##### Passage given
AMC 8 · 2025 · #16

Easy mode Grade 4

Problem

Picture the numbers from $1$ to $20$ written in two rows: the small numbers $1$ through $10$ on top, and the bigger numbers $11$ through $20$ underneath. Each top number is exactly $10$ less than the number right below it.

From the top row, we pick any $5$ different numbers. From the bottom row, we pick any $5$ different numbers too.

There is one rule. We are not allowed to pick a top number and the bottom number directly below it (the two numbers that differ by exactly $10$ ).

We now have $10$ numbers in total. What is their sum?

Pick an answer.

(A)

(B)

100

(C)

105

(D)

110

(E)

115

View mode:

Toolkit + CCSS Solution

Understand

Restated: From the numbers $1$ through $10$, pick any $5$ distinct numbers. From $11$ through $20$, pick any $5$ more distinct numbers. The catch: no chosen pair may differ by exactly $10$ (so you cannot choose both $3$ and $13$, for instance). What is the sum of all ten chosen numbers?

Givens: Low set: $5$ distinct integers chosen from $\{1, 2, \dots, 10\}$; High set: $5$ distinct integers chosen from $\{11, 12, \dots, 20\}$; No two chosen numbers differ by exactly $10$; Answer choices: (A) $95$, (B) $100$, (C) $105$, (D) $110$, (E) $115$

Unknowns: The sum of the $10$ chosen numbers

Understand

Plan

Primary tool: #15 Organize Information in More Ways

Secondary: #9 Solve an Easier Related Problem, #7 Identify Subproblems

The twenty numbers $1$ through $20$ are naturally listed in a straight row, but that layout hides the structure. Tool #15 says: re-organize. Pair each low number with its 'twin' that is $10$ larger — $(1, 11), (2, 12), \dots, (10, 20)$ — giving $10$ pairs. The rule 'no two chosen numbers differ by exactly $10$' becomes the much simpler rule 'do not pick both members of the same pair'. Tool #9 (Easier Problem) sanity-checks the idea on a tiny version, and tool #7 (Subproblems) lets us compute the total as (sum of the $10$ low twins) $+$ (extra $10$ for every pair whose HIGH twin was chosen).
##########
##### Provided material
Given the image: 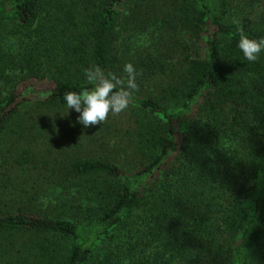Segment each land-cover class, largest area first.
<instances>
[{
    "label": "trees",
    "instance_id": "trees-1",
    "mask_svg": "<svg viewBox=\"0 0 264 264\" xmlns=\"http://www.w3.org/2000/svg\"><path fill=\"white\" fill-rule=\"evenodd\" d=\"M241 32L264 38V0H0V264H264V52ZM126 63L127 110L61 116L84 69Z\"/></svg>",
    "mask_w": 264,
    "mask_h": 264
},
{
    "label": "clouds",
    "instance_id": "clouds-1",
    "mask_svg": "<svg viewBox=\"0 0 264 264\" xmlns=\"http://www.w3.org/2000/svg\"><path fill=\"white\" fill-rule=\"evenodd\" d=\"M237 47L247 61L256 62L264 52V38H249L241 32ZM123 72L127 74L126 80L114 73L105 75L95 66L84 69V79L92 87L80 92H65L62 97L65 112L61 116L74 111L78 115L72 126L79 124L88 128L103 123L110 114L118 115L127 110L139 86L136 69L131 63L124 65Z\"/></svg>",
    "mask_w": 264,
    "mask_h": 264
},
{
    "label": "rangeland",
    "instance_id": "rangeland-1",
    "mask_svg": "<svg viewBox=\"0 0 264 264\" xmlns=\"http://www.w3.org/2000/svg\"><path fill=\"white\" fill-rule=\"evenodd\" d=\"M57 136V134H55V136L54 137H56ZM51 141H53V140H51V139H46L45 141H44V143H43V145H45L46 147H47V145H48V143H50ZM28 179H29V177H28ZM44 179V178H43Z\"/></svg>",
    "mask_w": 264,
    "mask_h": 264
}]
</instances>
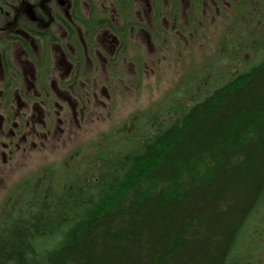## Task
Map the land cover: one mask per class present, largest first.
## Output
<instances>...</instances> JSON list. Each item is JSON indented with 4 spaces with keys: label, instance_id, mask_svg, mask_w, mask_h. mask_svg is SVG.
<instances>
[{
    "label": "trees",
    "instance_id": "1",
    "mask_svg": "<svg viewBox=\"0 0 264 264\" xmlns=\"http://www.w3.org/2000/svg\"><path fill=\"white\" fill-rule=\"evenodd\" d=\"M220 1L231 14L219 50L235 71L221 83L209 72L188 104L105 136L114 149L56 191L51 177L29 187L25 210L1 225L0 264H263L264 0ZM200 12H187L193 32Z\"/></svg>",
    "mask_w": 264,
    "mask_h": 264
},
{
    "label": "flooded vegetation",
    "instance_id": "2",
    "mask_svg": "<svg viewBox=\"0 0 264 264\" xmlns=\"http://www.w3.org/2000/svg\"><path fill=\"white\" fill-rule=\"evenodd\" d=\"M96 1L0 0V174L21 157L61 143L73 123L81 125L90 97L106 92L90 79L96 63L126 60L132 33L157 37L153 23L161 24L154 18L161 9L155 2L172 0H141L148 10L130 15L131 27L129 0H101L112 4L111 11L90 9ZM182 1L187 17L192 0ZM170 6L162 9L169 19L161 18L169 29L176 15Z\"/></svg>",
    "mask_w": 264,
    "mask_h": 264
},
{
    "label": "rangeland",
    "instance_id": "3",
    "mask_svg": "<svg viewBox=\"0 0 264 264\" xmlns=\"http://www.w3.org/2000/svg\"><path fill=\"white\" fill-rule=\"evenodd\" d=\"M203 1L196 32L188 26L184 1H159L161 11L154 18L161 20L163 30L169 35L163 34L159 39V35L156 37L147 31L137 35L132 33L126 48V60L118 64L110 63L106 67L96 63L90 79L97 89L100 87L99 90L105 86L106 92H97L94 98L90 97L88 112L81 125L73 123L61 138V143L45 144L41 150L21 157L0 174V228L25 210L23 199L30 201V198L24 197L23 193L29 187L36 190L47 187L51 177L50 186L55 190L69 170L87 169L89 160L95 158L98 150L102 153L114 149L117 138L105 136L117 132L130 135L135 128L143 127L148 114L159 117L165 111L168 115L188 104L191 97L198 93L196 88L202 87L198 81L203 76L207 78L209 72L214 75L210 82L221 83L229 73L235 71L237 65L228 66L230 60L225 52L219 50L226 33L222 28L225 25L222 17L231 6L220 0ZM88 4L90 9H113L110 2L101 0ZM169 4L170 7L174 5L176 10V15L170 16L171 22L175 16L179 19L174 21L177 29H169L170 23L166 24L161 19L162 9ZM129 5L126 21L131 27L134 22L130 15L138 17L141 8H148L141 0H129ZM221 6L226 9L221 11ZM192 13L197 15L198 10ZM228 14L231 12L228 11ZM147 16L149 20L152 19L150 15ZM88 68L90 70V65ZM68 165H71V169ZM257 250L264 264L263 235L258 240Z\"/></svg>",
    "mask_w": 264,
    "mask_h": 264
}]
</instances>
##########
## Task prompt
Summarize the problem page above in two sentences.

## The output
Five different numbers are chosen from 1 through 10 and five more from 11 through 20, with no two chosen numbers allowed to differ by exactly 10, and the question asks for the sum of all ten. The plan pairs each low number with its twin that is 10 larger, so the rule becomes not picking both members of a pair, and the total equals the sum of the ten low twins plus an extra 10 for every pair whose high twin was chosen.